_Work order_: Every line from the one with "left ear: (319, 173)" up to and including the one with "right elbow: (55, 242)" is to be output exactly as it appears below; pictures are not.

_Recorded information_:
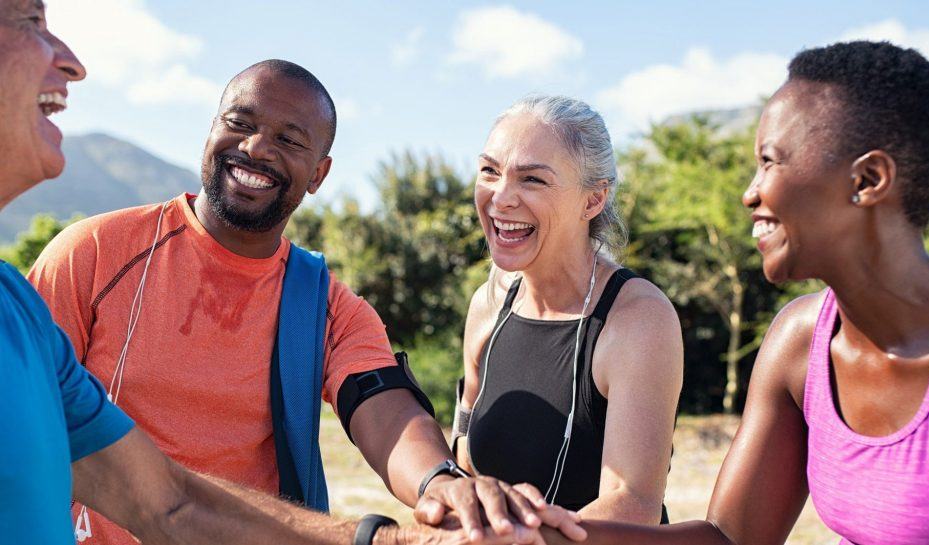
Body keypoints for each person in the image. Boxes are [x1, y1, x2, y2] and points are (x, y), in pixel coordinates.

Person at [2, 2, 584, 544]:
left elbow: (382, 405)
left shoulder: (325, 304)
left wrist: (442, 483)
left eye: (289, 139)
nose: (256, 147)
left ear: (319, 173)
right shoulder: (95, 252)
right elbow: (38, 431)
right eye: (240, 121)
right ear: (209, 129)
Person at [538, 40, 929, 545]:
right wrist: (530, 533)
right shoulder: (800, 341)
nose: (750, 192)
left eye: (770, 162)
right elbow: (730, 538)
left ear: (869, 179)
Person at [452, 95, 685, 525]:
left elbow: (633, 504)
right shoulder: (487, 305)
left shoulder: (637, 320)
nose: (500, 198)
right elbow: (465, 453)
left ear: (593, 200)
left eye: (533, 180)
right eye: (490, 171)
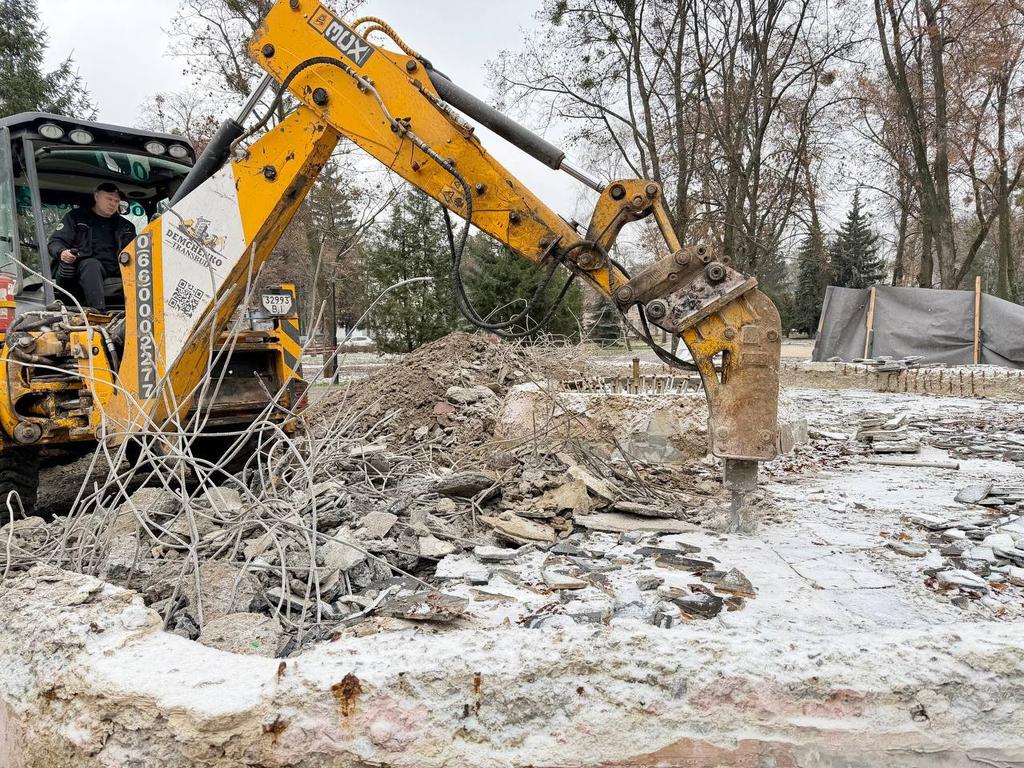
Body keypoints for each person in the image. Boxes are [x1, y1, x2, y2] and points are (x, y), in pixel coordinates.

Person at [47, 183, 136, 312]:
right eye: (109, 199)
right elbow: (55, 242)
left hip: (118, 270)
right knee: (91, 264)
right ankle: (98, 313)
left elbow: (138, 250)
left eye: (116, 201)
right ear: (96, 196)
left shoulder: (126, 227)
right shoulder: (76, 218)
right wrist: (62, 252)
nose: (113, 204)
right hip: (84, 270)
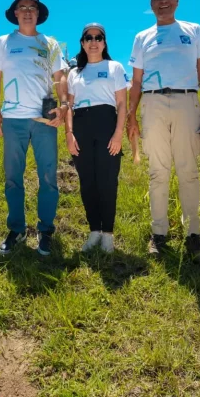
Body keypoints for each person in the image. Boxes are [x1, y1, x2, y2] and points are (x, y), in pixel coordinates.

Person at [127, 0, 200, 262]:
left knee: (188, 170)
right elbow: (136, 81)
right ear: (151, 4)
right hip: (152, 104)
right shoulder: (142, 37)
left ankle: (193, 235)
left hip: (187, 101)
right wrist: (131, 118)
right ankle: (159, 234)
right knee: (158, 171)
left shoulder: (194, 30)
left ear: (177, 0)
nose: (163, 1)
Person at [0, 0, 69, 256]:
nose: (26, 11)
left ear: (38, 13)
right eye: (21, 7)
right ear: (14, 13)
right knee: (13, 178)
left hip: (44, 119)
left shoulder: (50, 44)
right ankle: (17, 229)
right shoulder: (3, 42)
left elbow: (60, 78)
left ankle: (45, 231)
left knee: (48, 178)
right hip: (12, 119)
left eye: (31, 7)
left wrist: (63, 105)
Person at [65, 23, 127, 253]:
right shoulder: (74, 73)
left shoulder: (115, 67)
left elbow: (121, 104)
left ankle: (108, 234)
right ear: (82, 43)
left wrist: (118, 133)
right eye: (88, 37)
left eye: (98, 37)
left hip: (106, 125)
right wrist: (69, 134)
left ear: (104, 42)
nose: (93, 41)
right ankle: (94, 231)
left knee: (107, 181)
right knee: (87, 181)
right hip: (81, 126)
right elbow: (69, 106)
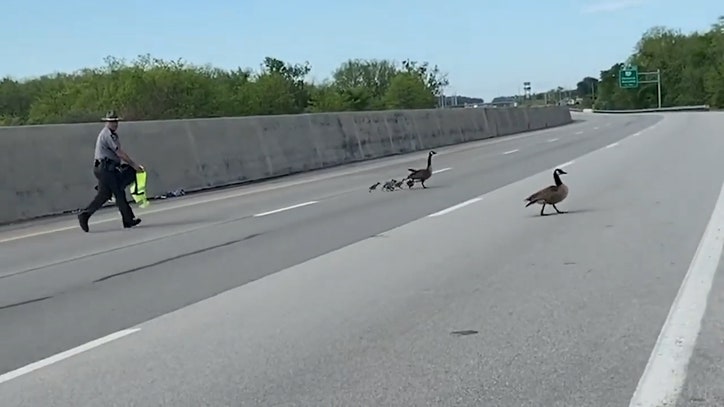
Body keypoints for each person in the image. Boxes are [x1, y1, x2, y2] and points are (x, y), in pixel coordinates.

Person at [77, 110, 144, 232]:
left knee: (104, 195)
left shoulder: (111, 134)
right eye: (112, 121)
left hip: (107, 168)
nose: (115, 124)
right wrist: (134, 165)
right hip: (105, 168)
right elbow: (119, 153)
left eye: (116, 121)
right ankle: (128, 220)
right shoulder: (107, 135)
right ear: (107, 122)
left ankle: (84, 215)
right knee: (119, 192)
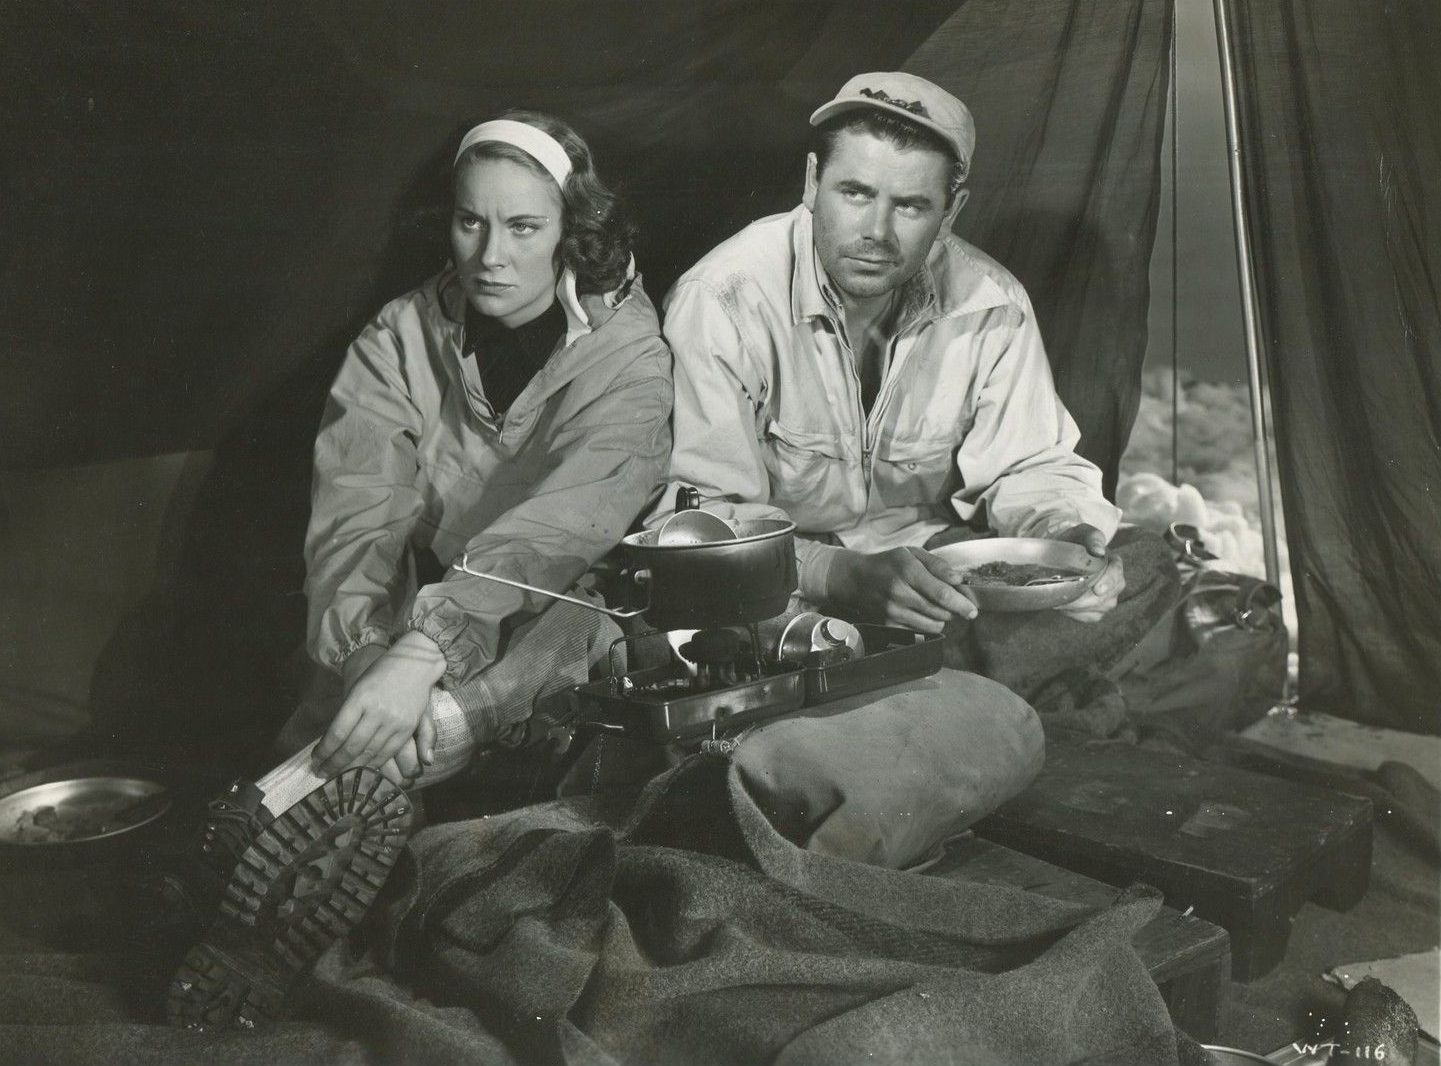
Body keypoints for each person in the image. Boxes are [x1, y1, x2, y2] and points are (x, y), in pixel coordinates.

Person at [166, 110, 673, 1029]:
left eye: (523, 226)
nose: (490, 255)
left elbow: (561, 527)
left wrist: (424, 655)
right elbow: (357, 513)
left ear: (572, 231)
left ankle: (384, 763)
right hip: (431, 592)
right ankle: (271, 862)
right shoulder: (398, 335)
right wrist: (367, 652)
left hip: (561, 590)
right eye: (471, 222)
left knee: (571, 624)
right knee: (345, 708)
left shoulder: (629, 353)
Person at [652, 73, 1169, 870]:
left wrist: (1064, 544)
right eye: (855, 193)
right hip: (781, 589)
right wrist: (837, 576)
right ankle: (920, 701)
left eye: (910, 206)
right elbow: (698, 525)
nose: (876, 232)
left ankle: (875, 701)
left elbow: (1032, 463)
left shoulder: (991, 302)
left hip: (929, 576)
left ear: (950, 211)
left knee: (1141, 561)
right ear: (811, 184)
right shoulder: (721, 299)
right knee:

_Exercise response_:
left ear: (319, 173)
right shoulder: (95, 252)
right elbow: (38, 431)
right eye: (240, 121)
right ear: (209, 129)
Person at [538, 40, 929, 545]:
right wrist: (530, 533)
right shoulder: (800, 341)
nose: (750, 192)
left eye: (770, 162)
right elbow: (730, 538)
left ear: (869, 179)
Person at [452, 95, 685, 525]:
left elbow: (633, 504)
right shoulder: (487, 305)
left shoulder: (637, 320)
nose: (500, 198)
right elbow: (465, 453)
left ear: (593, 200)
left eye: (533, 180)
right eye: (490, 171)
Body keypoints for each person in the image. Boxes are [x1, y1, x2, y2] and points are (x, y), in pixel coordinates.

Person at [47, 183, 136, 312]:
right eye: (109, 199)
right elbow: (55, 242)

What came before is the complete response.